Pope Francis is dead – L’Express

Pope Francis is dead LExpress

The Vatican announced this Monday, April 21, the death of Pope Francis at the age of 88. “This morning at 7:35 am, the bishop of Rome, François, returned to the father’s house,” Cardinal Kevin Farrell said in a statement published by the Vatican on his Telegram channel. The Argentinian pontiff had left the hospital on March 23 after being hospitalized for 38 days for bilateral pneumonia, his fourth and longer hospitalization since the start of the pontificate in 2013.

For the first time since his election in 2013, the chief of 1.4 billion Catholics had missed most of the meetings of Holy Week, including the Cross Stations at the Colosseum on Friday and the Pascale vigil on Saturday evening, whose presidency he delegated to cardinals. Easter mass was chaired by the Italian cardinal Angelo Comastri on Saint-Pierre square decorated with thousands of Dutch flowers in the presence of some 300 priests, bishops and cardinals. On Sunday, on the occasion of Easter celebrations, he appeared very weakened but had offered a crowd in daddy in the middle of thousands of faithful on Saint-Pierre square.

Read also: Death of François: a pope who reconciled young people with the Catholic faith

The closed face, visibly very tested, he had however been forced to delegate the reading of his text to a collaborator, being able to pronounce only a few words, the breathless voice. Hip problems, knee pain, operations, respiratory infections: the Pope, who was moving in a wheelchair, displayed declining health but had wanted to maintain a frantic pace, despite the warnings of his doctors.

Funeral over nine days

A constitution provides for funeral for nine days and a period of 15 to 20 days to organize the conclave, during which the cardinals voters, including almost 80 % chosen by François himself, will have the heavy task of electing his successor. Meanwhile, Cardinal Camerlingue, the Irishman Kevin Farrell, will ensure the interim. François had revealed at the end of 2023 that he wanted to be buried in the Basilica Sainte-Marie Majeure, in the center of Rome, rather than in the crypt of the Saint-Pierre basilica, a first for more than three centuries. In addition, the Vatican published in November a simplified ritual for papal funerals, including burial in a simple coffin of wood and zinc, signing the end of the three coffins nested in cypress, lead and oak.

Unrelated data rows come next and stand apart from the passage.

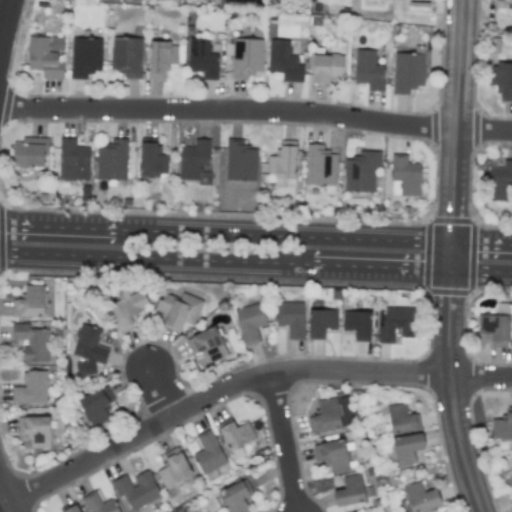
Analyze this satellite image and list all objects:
building: (85, 56)
building: (126, 56)
building: (127, 56)
building: (45, 57)
building: (45, 57)
building: (85, 57)
building: (246, 57)
building: (161, 58)
building: (161, 58)
building: (202, 58)
building: (246, 58)
building: (202, 59)
building: (284, 61)
building: (284, 61)
building: (327, 68)
building: (327, 68)
building: (368, 69)
building: (369, 70)
building: (407, 72)
building: (408, 72)
building: (501, 79)
building: (501, 80)
road: (256, 112)
road: (455, 121)
building: (29, 152)
building: (30, 153)
building: (74, 159)
building: (75, 159)
building: (112, 160)
building: (152, 160)
building: (152, 160)
building: (112, 161)
building: (194, 161)
building: (195, 161)
building: (240, 161)
building: (240, 161)
building: (282, 166)
building: (319, 166)
building: (283, 167)
building: (320, 167)
building: (361, 171)
building: (361, 172)
building: (406, 175)
building: (406, 175)
building: (500, 182)
building: (500, 182)
road: (255, 234)
road: (5, 255)
road: (449, 256)
road: (255, 261)
building: (29, 302)
building: (30, 302)
building: (178, 309)
building: (127, 310)
building: (127, 310)
building: (178, 310)
building: (291, 318)
building: (291, 319)
building: (249, 322)
building: (250, 322)
building: (321, 323)
building: (322, 323)
building: (397, 323)
building: (357, 324)
building: (358, 324)
building: (397, 324)
building: (494, 329)
building: (494, 329)
building: (31, 342)
building: (32, 342)
building: (88, 349)
building: (88, 350)
road: (241, 384)
building: (31, 388)
building: (31, 389)
road: (450, 392)
road: (164, 393)
building: (95, 406)
building: (95, 407)
building: (331, 415)
building: (331, 415)
building: (402, 419)
building: (402, 420)
building: (502, 426)
building: (502, 427)
building: (34, 431)
building: (35, 431)
building: (236, 434)
building: (236, 435)
road: (284, 444)
building: (406, 448)
building: (407, 448)
building: (208, 452)
building: (208, 453)
building: (331, 454)
building: (332, 455)
building: (173, 468)
building: (173, 469)
building: (137, 489)
building: (137, 489)
building: (349, 490)
building: (350, 491)
building: (234, 497)
building: (234, 497)
building: (420, 497)
building: (420, 497)
building: (98, 503)
building: (98, 503)
building: (71, 509)
building: (72, 509)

Read also: Pope’s death: François, pilgrim of peace and apostle of ecology

In 12 years of pontificate, the first Jesuit and South American pope in history has committed tirelessly for the defense of migrants, the environment and social justice without questioning the positions of the Church on abortion or the celibacy of the priests. The alerts on his health had multiplied, while fueling speculation on a possible renunciation in the line of his predecessor Benedict XVI. The spiritual leader of nearly 1.4 billion Catholics had experienced two hospitalizations in 2023, including one for a heavy abdomen operation, and had been forced to cancel several commitments in recent months. From the age of 21, Jorge Bergoglio had suffered from acute pleurisy and the surgeons had to proceed to the partial ablation of his right lung.

Very committed to migration issues

Music and football lover, François, allergic to the holidays, often chained ten meetings per day. He had even made the longest trip of his pontificate in September, a 12-day journey on the borders of Southeast Asia and Oceania. In Rome as abroad, the “pope at the end of the world” elected on March 13, 2013 relentlessly denounced all forms of violence, from the trafficking of human beings to migratory disasters through economic exploitation.

Read also: Pope Francis, climate herald?

On February 11, he still condemned the massive expulsions of migrants wanted by American president Donald Trump, attracting the wrath of the White House. A fierce opponent of arms trade, the former archbishop of Buenos Aires, however, remained helpless in the face of conflicts in Ukraine or the Middle East, despite countless calls for peace. Faced with the drama of pedocrime in the Church, he lifted the pontifical and obligated religious and secular secret to report the cases to their hierarchy. Without convincing the associations of victims, who criticized him for not having gone far enough.

If this warm style pope has aroused great popular fervor, wishing every Sunday “good appetite” to the faithful Place Saint-Pierre, he was also harshly criticized by conservative opposition for his supposed lack of orthodoxy and governance deemed authoritarian. Evidenced by the shields of shields aroused by certain decisions, such as the opening of blessings of same -sex couples at the end of 2023, or the restriction of Mass celebrations in Latin. The 266th Pope, more interested in the “peripheries” of the planet than by the major Western countries, also redirected the debates within the Church, like its ecological and social encyclical “Laudato if” in 2015, a very noted requisisory against finance exalting the safeguard of the planet.